Bir yanda 2.5 milyon adayın girdiği, 1.7 milyonun elenip hayallerine veda edeceği, belki bunalıma gireceği, üniversiteli olmanın da olmamanın da gençliği mutsuz ettiği YKS sınavında 1 milyon adayın sıfır çektiği, sadece 657 bininin 4 yıllık bir fakülte tercihi yapabileceği eğitim gerçeğimiz! Diğer yanda 40 matematik sorusundan 5’ini doğru yanıtlayan, 20 fen bilimi sorusundan 3’üne cevap veren, 40 Türkçe sorusundan 18’ini bilen, 20 sosyal bilimler sorusundan 8’ine doğru cevap veren bir sistem ve öğrenci düzeyimiz! Ve akademik özgürlükte 175 ülke arasında 170.sırada yer almamız! Atılan yanlı ve yanlış adımlar milyonlarca mutsuz ve umutsuz genç bir kitle yarattı. Ülkemiz gençlerine sunduğu olanaklar açısından son sıralarda yer alarak, Endonezya, Vietnam, Bahreyn ve Kıbrıs’ın altına yerleşti. Biz hala şaha kalkan ülke masalı dinliyoruz!

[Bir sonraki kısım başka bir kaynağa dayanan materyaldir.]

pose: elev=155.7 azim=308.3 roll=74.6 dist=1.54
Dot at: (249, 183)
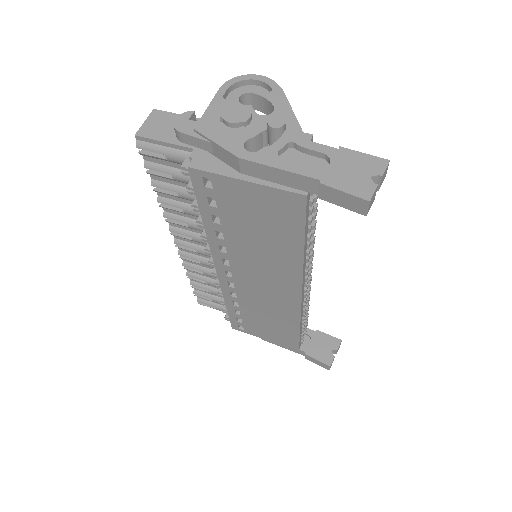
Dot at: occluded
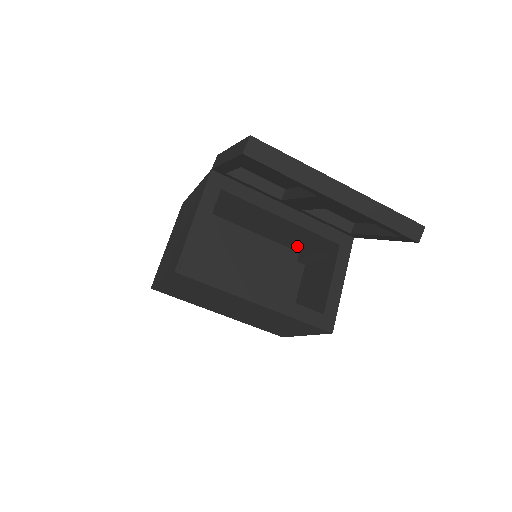
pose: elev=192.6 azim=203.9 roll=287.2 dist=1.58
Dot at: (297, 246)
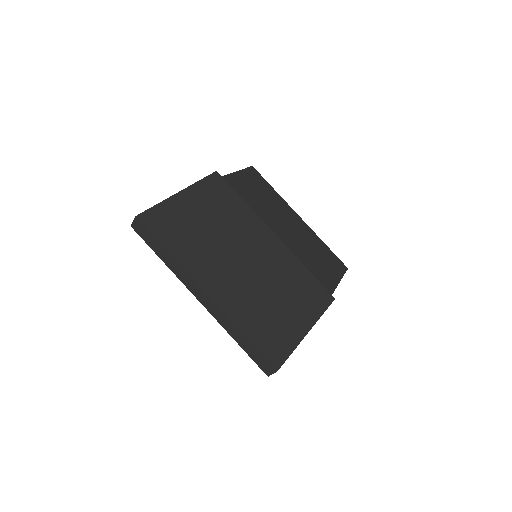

Kutlama notu: Tokyo olimpiyatlarında başta Filenin Sultanları olmak üzere, Yasemin Adar, Buse Naz Çakıroğlu, Busenaz Sürmeli, Hatice Kübra, Mete Gazoz ve emekleriyle, çabalarıyla, alın terleriyle bu zorlu günlerde içimizi açan, yüzümüzde güller açtıran tüm sporcularımızı ağız ve gönül dolusu teşekkürlerle kutluyorum…

Son dakika notu: Rize’de Rize çayı, her türlü felakette teselli çayı atan CB ihracatta rekora koştuğumuzu, sanayide rekor üstüne rekor kırdığımızı, büyüme hızımızın hız kesmediğini, faizlerin düşeceğini, Amerika, Rusya ve Kanada’nın da yandığını, sorumluluğun belediyelerde olduğunu söyledi.

Yazarın notu: Büyük Taarruzda dağlarda tek tek ateşler yanıyordu. Kibir rüzgârlarının sert estiği saraydan yönetilen Türkiye’de gözler göklerde uçakları ararken ülkemiz yanıyor. Var mı ötesi?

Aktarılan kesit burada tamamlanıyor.